He broke up with me by playing Lynyrd Skynyrd "Free Bird".
I woke up to him eating cereal out of my viking helmet with a shot glass. No idea where he got the milk.
I just found pie in my hoodie pocket... This break needs to end.
She just drank the vanilla extract. Again. AGAIN. No one should be that eager to get drunk.
he needs a life. he was like frothing at the mouth to cockblock you
It's safe to say that bucket of tequila night can NEVER HAPPEN AGAIN.
I just found scrambled eggs in my shower. Thanks for that, asshole.
she's a kindergarten teacher now. The teacher desks are the perfect height for fucking. I'm delaying the break up a few weeks.
You wore a man's plastic top hat last night.
No I didn't. Whiskey did.
Yes. We drank 3/4 of a handle of vodka, fried and ate a 3lb package of bacon, I tackled the neighbors snowman, made snow angels in our underwear, and then fucked all night. Christmas success.
the cops accepted 42 wallaby way Sydney. and the cops, and cab driver accepted the new address. please tell the win i am experiencing
So I walked in on her and she had taped her fingers together and was crying and was whispering something about "how humbling it is being in constant glove mode"

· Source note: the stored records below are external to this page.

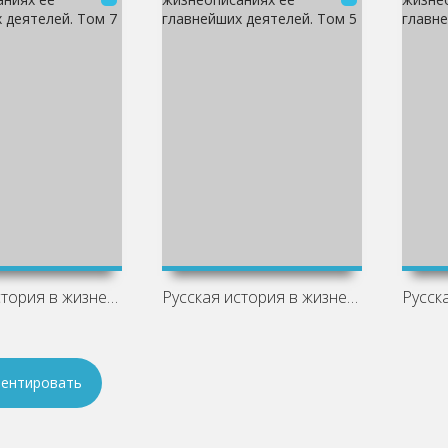
Русская история в жизнеописаниях ее
Русская история в жизнеописаниях ее
ентировать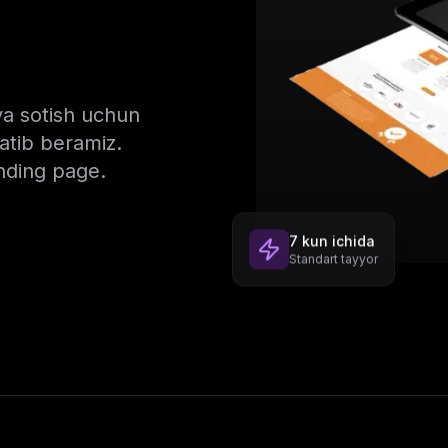
va sotish uchun
atib beramiz.
nding page.
7 kun ichida
Standart tayyor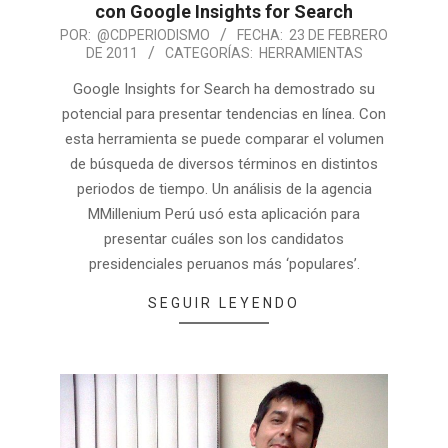
con Google Insights for Search
POR:
@CDPERIODISMO
FECHA:
23 DE FEBRERO
DE 2011
CATEGORÍAS:
HERRAMIENTAS
Google Insights for Search ha demostrado su
potencial para presentar tendencias en línea. Con
esta herramienta se puede comparar el volumen
de búsqueda de diversos términos en distintos
periodos de tiempo. Un análisis de la agencia
MMillenium Perú usó esta aplicación para
presentar cuáles son los candidatos
presidenciales peruanos más ‘populares’.
SEGUIR LEYENDO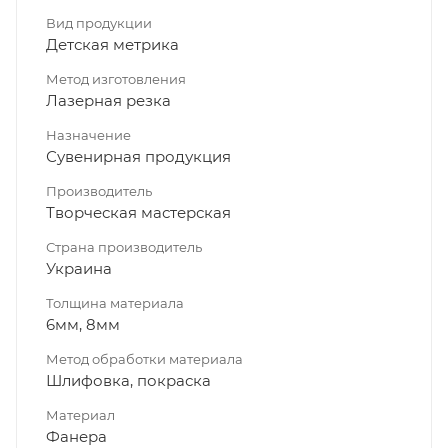
Вид продукции
Детская метрика
Метод изготовления
Лазерная резка
Назначение
Сувенирная продукция
Производитель
Творческая мастерская
Страна производитель
Украина
Толщина материала
6мм, 8мм
Метод обработки материала
Шлифовка, покраска
Материал
Фанера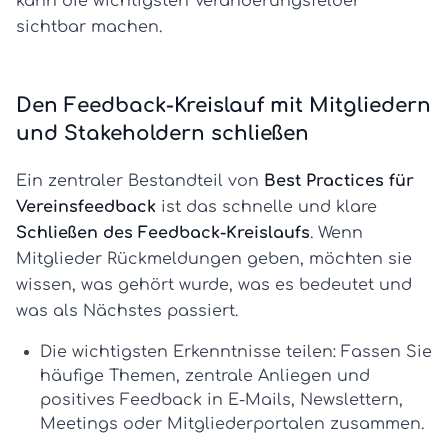
kann die wichtigsten Veränderungsfelder
sichtbar machen.
Den Feedback-Kreislauf mit Mitgliedern
und Stakeholdern schließen
Ein zentraler Bestandteil von
Best Practices für
Vereinsfeedback
ist das schnelle und klare
Schließen des Feedback-Kreislaufs
. Wenn
Mitglieder Rückmeldungen geben, möchten sie
wissen, was gehört wurde, was es bedeutet und
was als Nächstes passiert.
Die wichtigsten Erkenntnisse teilen:
Fassen Sie
häufige Themen, zentrale Anliegen und
positives Feedback in E-Mails, Newslettern,
Meetings oder Mitgliederportalen zusammen.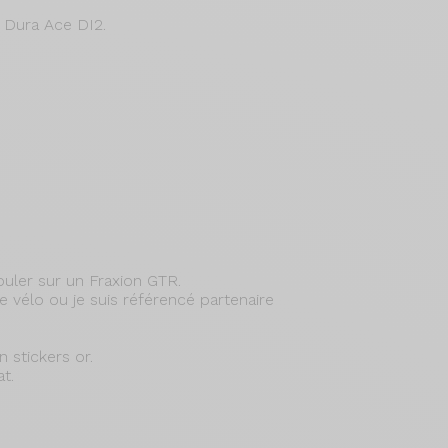
u Dura Ace DI2.
rouler sur un Fraxion GTR.
 vélo ou je suis référencé partenaire
 stickers or.
t.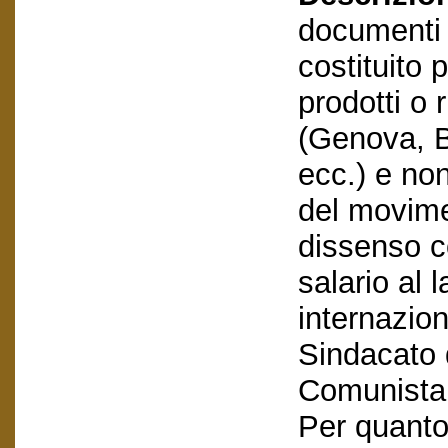
documenti e
costituito
prodotti o 
(Genova, 
ecc.) e non
del movime
dissenso co
salario al 
internazio
Sindacato 
Comunista 
Per quanto 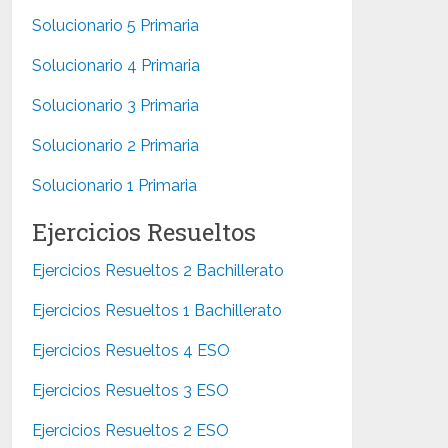
Solucionario 5 Primaria
Solucionario 4 Primaria
Solucionario 3 Primaria
Solucionario 2 Primaria
Solucionario 1 Primaria
Ejercicios Resueltos
Ejercicios Resueltos 2 Bachillerato
Ejercicios Resueltos 1 Bachillerato
Ejercicios Resueltos 4 ESO
Ejercicios Resueltos 3 ESO
Ejercicios Resueltos 2 ESO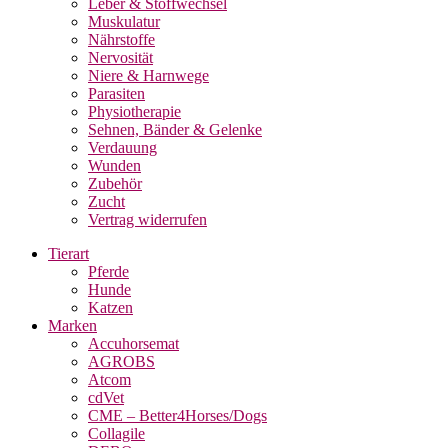
Leber & Stoffwechsel
Muskulatur
Nährstoffe
Nervosität
Niere & Harnwege
Parasiten
Physiotherapie
Sehnen, Bänder & Gelenke
Verdauung
Wunden
Zubehör
Zucht
Vertrag widerrufen
Tierart
Pferde
Hunde
Katzen
Marken
Accuhorsemat
AGROBS
Atcom
cdVet
CME – Better4Horses/Dogs
Collagile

My walk of shame was four miles long and I had to stop for a water break. I am the picture of class.
She throws back shots like they are NO-THING. I swear, she goes through like five straight tequila shots, does a jello shot, chases with half a hot dog, has a rum and coke, and then takes her shirt off and makes an impromptu bandage out of it for fuckin' Tim who cut himself on the flagpole. I'm going to marry her.
He sent me a dick pic for every page I had to write for final papers (87) & brought me adderall. Tell me that isn't romance.